● Text under study
Jump to content

  • Quick Navigation
Photo

Defining CCPs vs. Preventive Controls in Non-Alcoholic Beverage Production

Share this

  • You cannot start a new topic
  • Please log in to reply
5 replies to this topic

Bevsafety

    Grade - Active

  • IFSQN Active
  • 4 posts
  • 0 thanks
0
Neutral

  • Canada
    Canada

Posted 04 April 2025 - 08:37 PM

hello!

i am struggling to determine what my CCPs would be for non-alc beer and soft drinks. i have read every forum but can't seem to find the insight i am looking for, so i'm hoping someone can help me out:)

 

1. non-alc beer is flash pasteurized and requires <4.5 pH. we specifically target this pH to control pathogenic risks (survival). we pasteurize mostly for stability although is does eliminate the risk as well. but, because it's flash, the pH is really what will prevent growth in package should a contamination occur in packaging (which we have controls and testing for).

 

2. soft drinks are not pasteurized, but contain preservatives and require the <4.5 pH.  I believe the pH in this case would be the CCP and the preservatives are the PC as they are there is stifle any growth and extend the shelf life.

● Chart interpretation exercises
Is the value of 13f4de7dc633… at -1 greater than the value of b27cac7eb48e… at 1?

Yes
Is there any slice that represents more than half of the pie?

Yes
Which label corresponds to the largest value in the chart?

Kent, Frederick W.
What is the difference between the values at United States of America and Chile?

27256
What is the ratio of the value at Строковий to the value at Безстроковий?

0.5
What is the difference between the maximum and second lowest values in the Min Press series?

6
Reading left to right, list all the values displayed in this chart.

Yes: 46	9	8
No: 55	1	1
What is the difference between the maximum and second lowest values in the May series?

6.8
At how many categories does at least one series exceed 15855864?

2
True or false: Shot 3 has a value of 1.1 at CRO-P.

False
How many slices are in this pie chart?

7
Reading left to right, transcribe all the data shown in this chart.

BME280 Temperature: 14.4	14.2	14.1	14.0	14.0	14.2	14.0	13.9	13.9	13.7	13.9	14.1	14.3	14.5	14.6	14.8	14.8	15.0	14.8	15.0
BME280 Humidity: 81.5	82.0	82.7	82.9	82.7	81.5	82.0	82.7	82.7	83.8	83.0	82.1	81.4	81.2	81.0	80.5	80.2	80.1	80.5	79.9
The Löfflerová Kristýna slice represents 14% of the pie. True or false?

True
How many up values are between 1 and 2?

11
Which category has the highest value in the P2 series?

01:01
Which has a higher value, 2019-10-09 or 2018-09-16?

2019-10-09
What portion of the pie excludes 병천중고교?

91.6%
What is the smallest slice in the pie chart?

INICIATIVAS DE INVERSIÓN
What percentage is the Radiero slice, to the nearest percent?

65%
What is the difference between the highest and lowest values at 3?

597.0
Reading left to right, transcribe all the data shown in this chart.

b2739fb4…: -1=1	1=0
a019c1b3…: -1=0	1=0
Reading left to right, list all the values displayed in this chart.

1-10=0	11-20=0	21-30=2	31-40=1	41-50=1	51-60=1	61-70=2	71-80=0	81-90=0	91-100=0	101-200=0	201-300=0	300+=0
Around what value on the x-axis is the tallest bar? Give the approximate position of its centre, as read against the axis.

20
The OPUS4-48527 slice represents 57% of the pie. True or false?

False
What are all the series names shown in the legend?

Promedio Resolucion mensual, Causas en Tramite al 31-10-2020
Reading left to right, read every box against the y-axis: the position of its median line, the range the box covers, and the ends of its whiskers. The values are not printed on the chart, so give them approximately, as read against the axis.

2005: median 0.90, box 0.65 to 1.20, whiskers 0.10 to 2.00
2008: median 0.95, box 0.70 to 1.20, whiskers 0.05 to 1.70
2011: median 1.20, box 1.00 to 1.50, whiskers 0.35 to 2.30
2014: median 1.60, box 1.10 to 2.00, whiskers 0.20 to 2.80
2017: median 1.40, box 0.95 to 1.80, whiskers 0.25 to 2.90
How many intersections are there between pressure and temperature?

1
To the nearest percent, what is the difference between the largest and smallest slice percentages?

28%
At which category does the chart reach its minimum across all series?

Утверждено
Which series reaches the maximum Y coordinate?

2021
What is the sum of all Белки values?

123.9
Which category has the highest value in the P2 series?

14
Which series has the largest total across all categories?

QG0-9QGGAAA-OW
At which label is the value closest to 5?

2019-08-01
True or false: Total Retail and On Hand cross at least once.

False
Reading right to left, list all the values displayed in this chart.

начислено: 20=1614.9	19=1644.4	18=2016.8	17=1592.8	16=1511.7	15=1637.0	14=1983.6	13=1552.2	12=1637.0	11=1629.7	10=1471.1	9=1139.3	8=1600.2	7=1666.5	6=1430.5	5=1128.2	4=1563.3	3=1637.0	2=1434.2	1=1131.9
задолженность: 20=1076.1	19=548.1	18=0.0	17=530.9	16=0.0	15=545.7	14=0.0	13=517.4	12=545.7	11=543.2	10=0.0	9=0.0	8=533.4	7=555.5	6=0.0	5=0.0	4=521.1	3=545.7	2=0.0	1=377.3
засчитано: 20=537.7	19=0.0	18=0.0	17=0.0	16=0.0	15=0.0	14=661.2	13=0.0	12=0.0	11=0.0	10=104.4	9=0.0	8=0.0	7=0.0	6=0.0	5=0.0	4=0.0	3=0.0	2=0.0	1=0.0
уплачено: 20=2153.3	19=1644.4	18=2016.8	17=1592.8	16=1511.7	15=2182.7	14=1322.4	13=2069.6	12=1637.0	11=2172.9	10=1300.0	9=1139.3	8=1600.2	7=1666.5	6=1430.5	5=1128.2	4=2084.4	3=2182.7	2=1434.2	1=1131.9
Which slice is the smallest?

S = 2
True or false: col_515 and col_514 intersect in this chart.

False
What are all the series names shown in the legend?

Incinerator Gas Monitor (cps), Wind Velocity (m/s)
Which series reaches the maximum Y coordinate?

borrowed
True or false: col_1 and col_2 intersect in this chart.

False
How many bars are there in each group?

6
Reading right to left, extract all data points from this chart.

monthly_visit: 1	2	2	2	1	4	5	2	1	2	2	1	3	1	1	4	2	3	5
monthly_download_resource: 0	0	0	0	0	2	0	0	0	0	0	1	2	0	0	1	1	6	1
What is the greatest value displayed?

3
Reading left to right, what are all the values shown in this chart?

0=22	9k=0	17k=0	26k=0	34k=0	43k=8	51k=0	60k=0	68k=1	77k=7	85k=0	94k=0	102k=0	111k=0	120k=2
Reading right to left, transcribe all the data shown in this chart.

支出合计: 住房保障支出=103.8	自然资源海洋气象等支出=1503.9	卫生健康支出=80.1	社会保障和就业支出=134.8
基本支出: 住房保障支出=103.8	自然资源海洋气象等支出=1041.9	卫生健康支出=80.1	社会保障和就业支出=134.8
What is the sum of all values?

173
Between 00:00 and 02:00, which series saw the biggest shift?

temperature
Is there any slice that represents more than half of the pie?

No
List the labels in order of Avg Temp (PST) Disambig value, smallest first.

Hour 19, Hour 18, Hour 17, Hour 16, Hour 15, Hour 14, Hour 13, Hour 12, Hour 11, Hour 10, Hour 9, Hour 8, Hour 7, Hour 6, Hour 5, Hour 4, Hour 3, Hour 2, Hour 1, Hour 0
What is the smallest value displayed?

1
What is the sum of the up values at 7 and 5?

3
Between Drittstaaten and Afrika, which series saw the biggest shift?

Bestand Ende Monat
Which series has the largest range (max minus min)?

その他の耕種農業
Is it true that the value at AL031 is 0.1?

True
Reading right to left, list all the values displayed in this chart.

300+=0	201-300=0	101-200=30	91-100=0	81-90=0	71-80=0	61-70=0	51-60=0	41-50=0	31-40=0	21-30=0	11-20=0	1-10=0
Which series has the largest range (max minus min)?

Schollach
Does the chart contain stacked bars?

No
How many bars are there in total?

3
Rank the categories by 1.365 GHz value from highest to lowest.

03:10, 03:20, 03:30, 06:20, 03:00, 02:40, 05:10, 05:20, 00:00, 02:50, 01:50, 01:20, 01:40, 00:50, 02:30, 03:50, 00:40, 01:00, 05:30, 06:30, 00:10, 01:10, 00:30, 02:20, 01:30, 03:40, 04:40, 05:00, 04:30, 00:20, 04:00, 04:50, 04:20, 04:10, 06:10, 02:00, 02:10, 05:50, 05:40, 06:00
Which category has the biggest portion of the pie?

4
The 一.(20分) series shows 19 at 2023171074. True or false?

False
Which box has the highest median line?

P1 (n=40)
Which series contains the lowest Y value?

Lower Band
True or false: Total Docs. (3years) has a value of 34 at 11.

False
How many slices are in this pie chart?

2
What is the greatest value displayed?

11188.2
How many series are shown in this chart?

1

● Exercise goal
In the forum post on CCPs and preventive controls, list every measure the poster names for the non-alcoholic beer and every measure named for the soft drinks.

● Reply
Non-alcoholic beer:
- flash pasteurization
- pH below 4.5
- controls and testing in packaging

Soft drinks:
- preservatives
- pH below 4.5